MUSINGS
Tadaima!
(Japanese for “I’m home now!”)
Cynthia Eisho Morrow
September 2023
It’s April 24th, 2023, and I’m nervously sitting in a chair at a barber shop just south of Kyoto Station in Japan. An adorable, young Japanese woman takes the electric razor up against the side of my head… bzzzzz…. bzzzzz…. I watch as thick, long clumps of curly tresses fall to the floor. Gazing in the mirror, I start to dissociate. “Be here for this!!”, I tell myself, drawing my attention back to my midline. My breath deepens as I observe in the mirror this radical act. After about 10 minutes, she beams at my newly bald head and proclaims, “Kawaii!”, which means, “Cute!”. The next day, I arrive at the monastery gates high on a mountain for my 60-day initiation to become a Tendai priest.
A prerequisite for all who enter the Hieizan Gyoin for “shugyo” (spiritual training), the shaving of the hair is an act of relinquishing attachment to ego. It is said that our attachment to ego or self—clinging to fixed ideas of who we are based on our conditioned patterns of what we like and don’t like—keeps us from being able to see and understand things and beings as they really are. Keeps us from being truly free and limits our capacity to help others.
In our earth-based rites of passage work, this act of shaving the hair is an example of Severence. Through the power of our intention, we cut the ties to the old life and to what no longer serves as preparation for ceremony. The Gyoin, in addition to being an extraordinary opportunity to learn about Tendai Buddhism, is training ground for seeing our own fixations and obscurations, and relinquishing them for the benefit of all beings.
During the ensuing 60-day road of trials, my Dharma siblings and I endured the total absence of free time, the intricate rules to follow, the physical pain and exhaustion from 3,000 prostrations in 3 days, the pressure wounds and constant numbness in our feet from sitting in seiza meditation posture so many hours every day, the mental fatigue from having to memorize so many things, the chronic sleep deprivation, the weight loss. Being stripped bare of all our worldly habits that maximize comfort and ease, we are challenged to meet ourselves more deeply than we would ever engineer if it were up to us. In the midst of all this, we are learning about the Dharma from accomplished teachers, meditating and chanting together, performing ancient ceremonies, all on a beautifully forested mountain top where priests have been initiated in this same way for over 1,200 years.
In our modern-day rites of passage work, this is the Threshold – the liminal place of separating the wheat from the chaff. Through the pressure of forces beyond ourselves, we are cracked open to something beyond ego, beyond our own preferences and capacity to control our reality. It might be the ferocious wind storms, the searing heat, the frigid cold, the hunger from days of fasting, the meeting of ourselves deeply in solitary silence.

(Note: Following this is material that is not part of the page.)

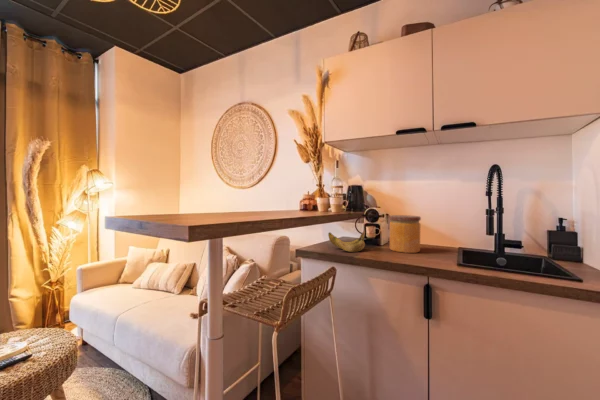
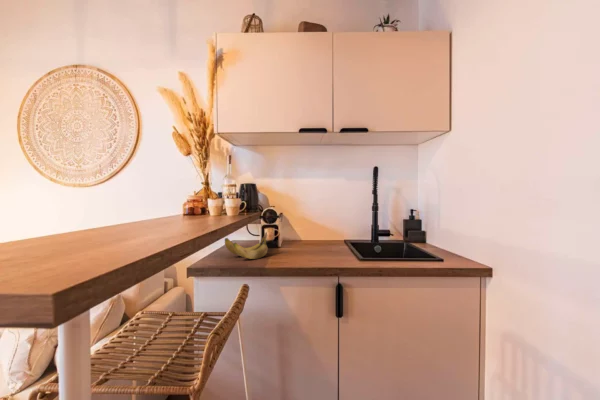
jar: present [390,215,421,253] -> none [291,215,319,253]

Brought to our knees, we might remember our early pain and strategies for coping. Perhaps there can be healing when this is held with the intention of ceremony. We might find a humility that puts us on the same playing field as the essential nature of all other beings. Breath-after-breath, moment-by-moment is how we move along the path. If all goes well, we might find kindness and compassion, from others, for others, for ourselves. Perhaps we might touch a freedom within that cannot ever be taken away.
In the strictness of the monastery environment, the compassion and kindnesses shown will never leave me. The extra support around language difficulties, the warm clothes lent, the woman in the kitchen who always efforted to make my food gluten-free, the teachers who saw me trying and met me with tenderness and understanding, the assistants who snuck us treats, the sly smiles and secret laughter, the love letters from family and friends. When all is stripped away, it’s true what they say, love is everything.
Fast forward to this moment of writing in September so close to Equinox. It is now 2-1/2 months since returning from Japan, and time for my official return to EarthWays after a year’s sabbatical. In our rites of passage landscape, I find myself knee-deep in Incorporation—the most challenging phase of all—bringing the gifts home. How does the ordeal of monastery training mirror the rites of passage work we do on the land, and how will my life and my work incorporate and transmit some of the wisdom gained through this experience?
Now only one season into the year-long incorporation road ahead, there’s not much I know yet. However, I return to a summer of extreme climate events like we have not before seen, resulting in a shocking number of lives lost. Maui. Morocco. Libya. I shudder as I consider the hand we have played in our warming earth. Being attached to comfort is understandable, but in our privileged first world, our unconscious entitlement to that comfort casts a very large shadow upon the earth community. Who pays the price? Ultimately, we all do. Our actions, no matter how conscious we are of them, affect all other beings in our world. What will it take for us to really get that? What will it take for us to meet suffering with an open heart rather than turn away? Will we continue to live out of our self-preservation strategies fueled by greed and aversion, or do what we can to invest in a way that is as sustaining as possible for all? In truth, we have more freedom, power, and love than we can possibly imagine. How might we choose to use it?